Na obecną chwilę wydaje się, że Ferrari jest liderem. Mają maksymalnie 0,5 sekundy przewagi nad Mercedesem i Red Bullem (moim zdaniem różnica jest mniejsza). Przy Red Bullu stawiam gwiazdkę, bo ten zespół podczas testów wykonuje tylko dłuższe przejazdy i w ogóle nie walczyli o konkurencyjny czas jednego okrążenia. Ich tempo na długich przejazdach jest bardzo dobre, ale nie zrobili klasycznej symulacji wyścigu (lub ją przegapiłem), więc nie wiemy ile paliwa mają podczas tych przejazdów. Zespół jest bardzo zadowolony, mówią nawet że są lepsi niż Mercedes. Według danych GPS również to podobno Red Bull ma być nieznacznie przed Mercedesem.
Pirelli uważa, że na testach różnice między trzema czołowymi zespołami są mniejsze niż rok temu, również mniejsza jest ich przewaga nad resztą stawki. Bardzo bym chciał aby to się potwierdziło. Środek stawki faktycznie wygląda na bardzo ciasny. W tym momencie moim zdaniem z przodu są stajnie Renault i Alfa Romeo, a za nimi Toro Rosso i Haas. McLaren znajduje się nieco dalej. Zespół Racing Point także jest w tej grupie i jeśli szykowane poprawki zadziałają, to będą blisko jej czuba. Gdzie jest Williams – tego jeszcze nie wiadomo.

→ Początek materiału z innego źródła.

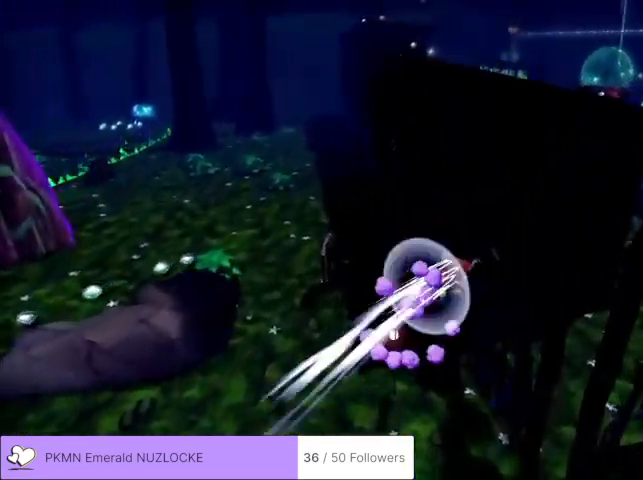
Gameplay with a controller (Xbox layout); each line is a JSON object with the inputs held at the frame after it (dt_ms = milliseconds from this image to that frame). "events" lists button and stick changes between this image and that frame as [ms after this image, input, new state], when the widget could be followed in between. Not read: DPAD_DOWN DPAD_LEFT DPAD_RIGHT DPAD_UP L1 L2 L3 R1 R3 SELECT START right_stick.
{"dt_ms": 500, "buttons": [], "left_stick": "center"}
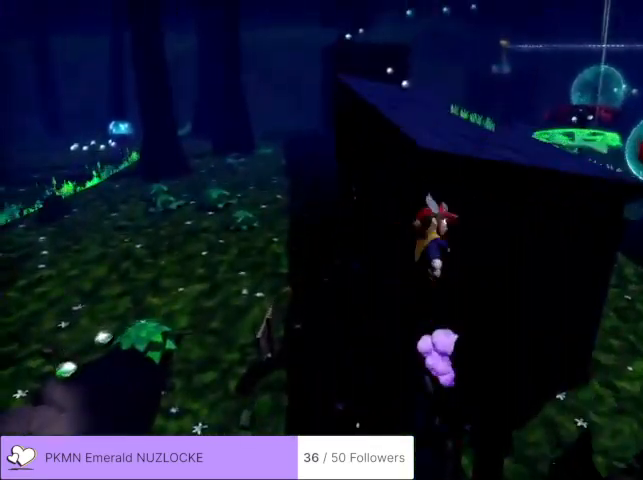
{"dt_ms": 500, "buttons": ["A"], "left_stick": "up", "events": [[367, "left_stick", "up"], [467, "A", "down"]]}
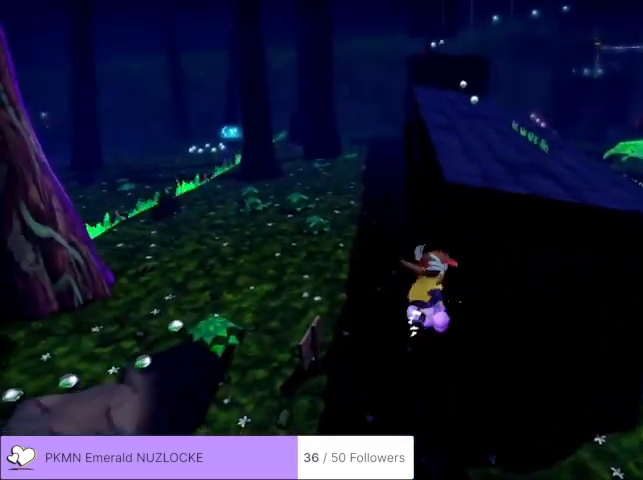
{"dt_ms": 1000, "buttons": [], "left_stick": "up-left"}
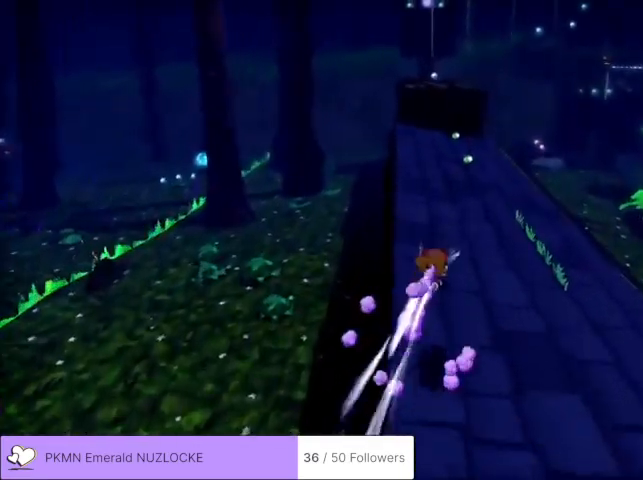
{"dt_ms": 500, "buttons": ["R2"], "left_stick": "up-left", "events": [[367, "R2", "down"]]}
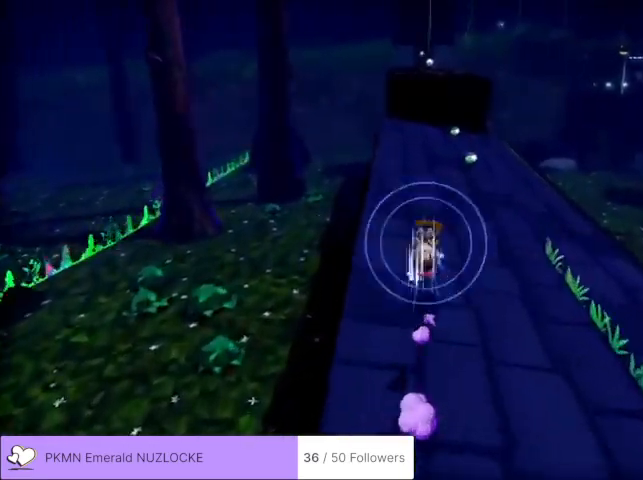
{"dt_ms": 500, "buttons": [], "left_stick": "up", "events": [[33, "R2", "up"], [33, "left_stick", "up"], [233, "R2", "down"], [367, "R2", "up"]]}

Oczywiście pamiętam, że każdy zespół będzie miał sporo poprawek w kolejnych tygodniach, będą także udoskonalane ustawienia bolidów. Wyścig o GP Australii odbędzie się na torze o innej charakterystyce prawdopodobnie przy wyraźnie wyższej temperaturze asfaltu niż obecnie. Dlatego układ sił będzie się zmieniał. To co jest największym plusem testów, to niewielkie różnice między zespołami. Nie wygląda na to, aby ktoś miał wyraźną przewagę, a to zawsze dobra zapowiedź sezonu.
Druga i ostatnia tura przedsezonowych testów odbędzie się w dniach 26 lutego – 1 marca (wtorek – piątek) na tym samym torze pod Barceloną.